### Set tasks
A. In the mailing-list thread about the Doxygen bridge tool, which Doxygen version was used to generate the files added to the repository?
B. Continue the mailing-list thread about the Doxygen bridge tool, starting right after its last line.

### Document segment
........

Yes I did try it and it basically worked.

But I do have a question, in your announcement you indicated that your 
project was a large C++ project. My project is C based and I find that most 
of the docxygen strings are in my C modules instead of the header files. 
But your bridge tool doesn't seem to extract from there? Am I missing 
something?


On Sunday, July 8, 2012 3:32:25 PM UTC-5, Anteru wrote:
>
> Hi, 
>
> we've added the generated files to the repository so you can run it out 
> of the box instead of downloading TinyXML and having to run doxygen on 
> it. Moreover, with a different Doxygen version than we used (1.8.1), 
> things might get broken. This is for the sake of simplicity, in a real 
> world use case you would of course generate the Doxygen XML first. 
>
> Did the example help? Could you get it running? 
>
> Cheers 
>
> Am 05.07.2012 23:17, schrieb David Leach: 
> > A minor suggestion then. From a project perspective, you probably 
> wouldn't want to check in to your source archive something that is the 
> output of a process (like running doxygen). I would think you would have a 
> documentation build process that would make a doxygen pass over your code 
> base to generate the intermediate files before running the make via sphinx. 
> > 
> > At least this is what I'm trying to do with a large project I have that 
> is using a mix of languages (C, C++, python, etc)... Hence my interest in 
> this tool. 
> > 
> > On Jul 5, 2012, at 1:06 PM, Anteru <newsgro...@catchall.shelter13.net> 
> wrote: 
> > 
> >> Yes, the XML stuff is the Doxygen output. You can get it with 
> >> GENERATE_XML set to YES in your Doxyfile.

........

### Provided material
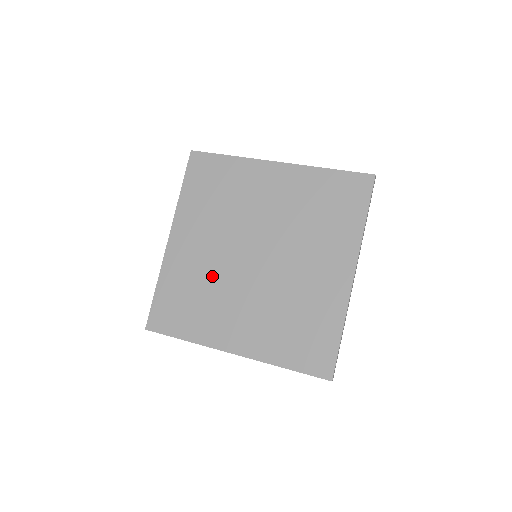
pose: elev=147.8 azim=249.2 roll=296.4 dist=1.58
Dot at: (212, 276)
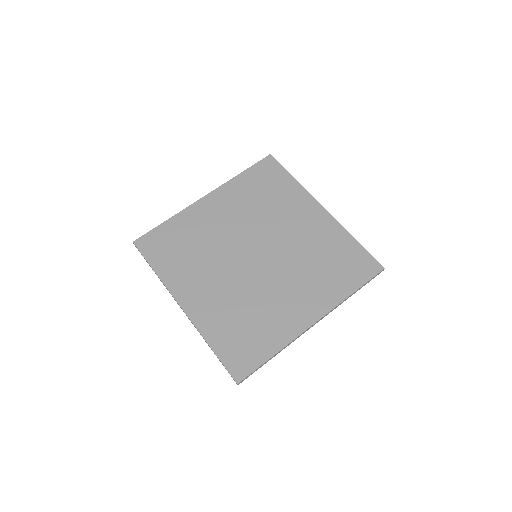
Dot at: (213, 244)
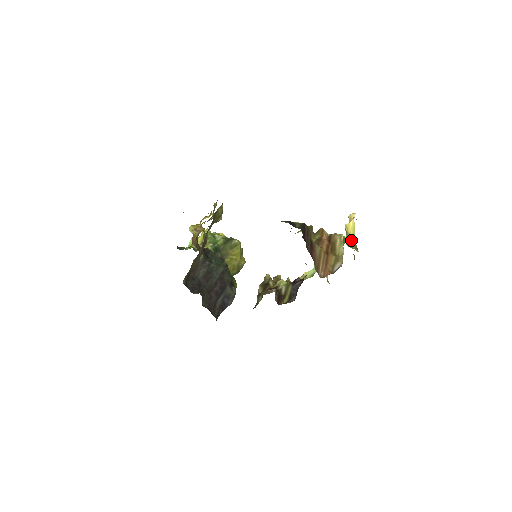
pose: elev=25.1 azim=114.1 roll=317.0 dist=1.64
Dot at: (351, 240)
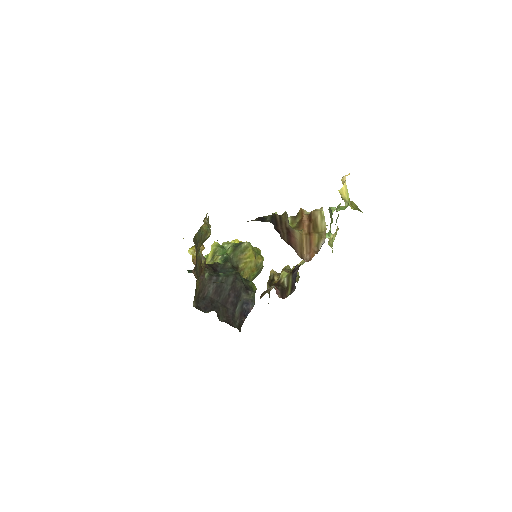
Dot at: occluded
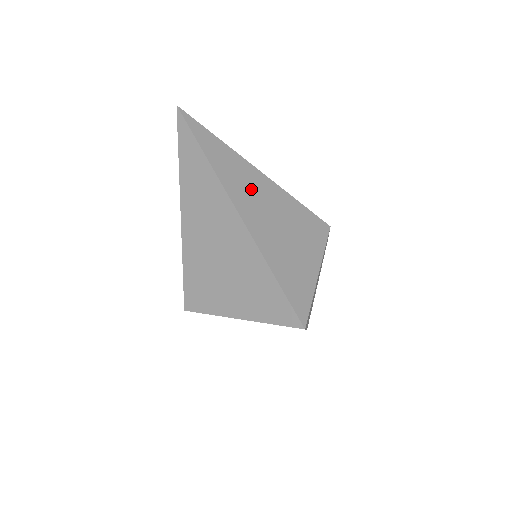
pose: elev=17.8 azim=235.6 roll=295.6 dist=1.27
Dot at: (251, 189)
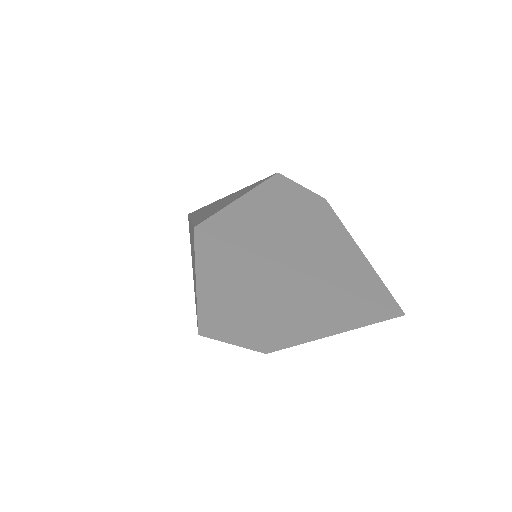
Dot at: occluded
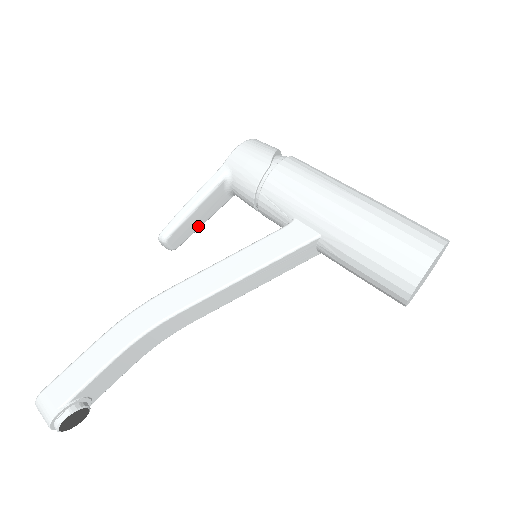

........

### Expected results
A. Version 1.8.1.

B.
> >> 
> >> Am 05.07.2012 16:47, schrieb dleach: 
> >>> Folks, 
> >>> 
> >>> I see that you have added a "hello world" type of example. In the doc 
> >>> directory there is an XML directory that is already populated. Where 
> did 
> >>> this come from? Is this output from Doxygen that you have decided to 
> add 
> >>> to the example? 
> >>> 
> >>> 
> >>> 
> >>> On Friday, June 29, 2012 12:49:33 PM UTC-5, dleach wrote: 
> >>> 
> >>>    I'm giving this a try but I'm slightly confused. I'm new to both 
> >>>    Doxygen and Sphinx but I've been able to create content for both. 
> >>>    Now I'm trying to settle on using Sphinx throughout my project and 
> >>>    use some tool to bridge Doxygen content to the Sphinx world. I've 
> >>>    tried breathe and then ran across this tool. 
> >>> 
> >>>    Does this tool support files section yet? 
> >>> 
> >>>    It would be useful if the example included a bit more stuff like 
> >>>    file .c/.cpp/.h stuff and some sort of simple "hello world" type of 
> >>>    program... maybe even start with c/cpp code as the example with the 
> >>>    doxygen configuration file so that the users can go end to end on 
> >>>    the process (run doxygen, then run your tools...).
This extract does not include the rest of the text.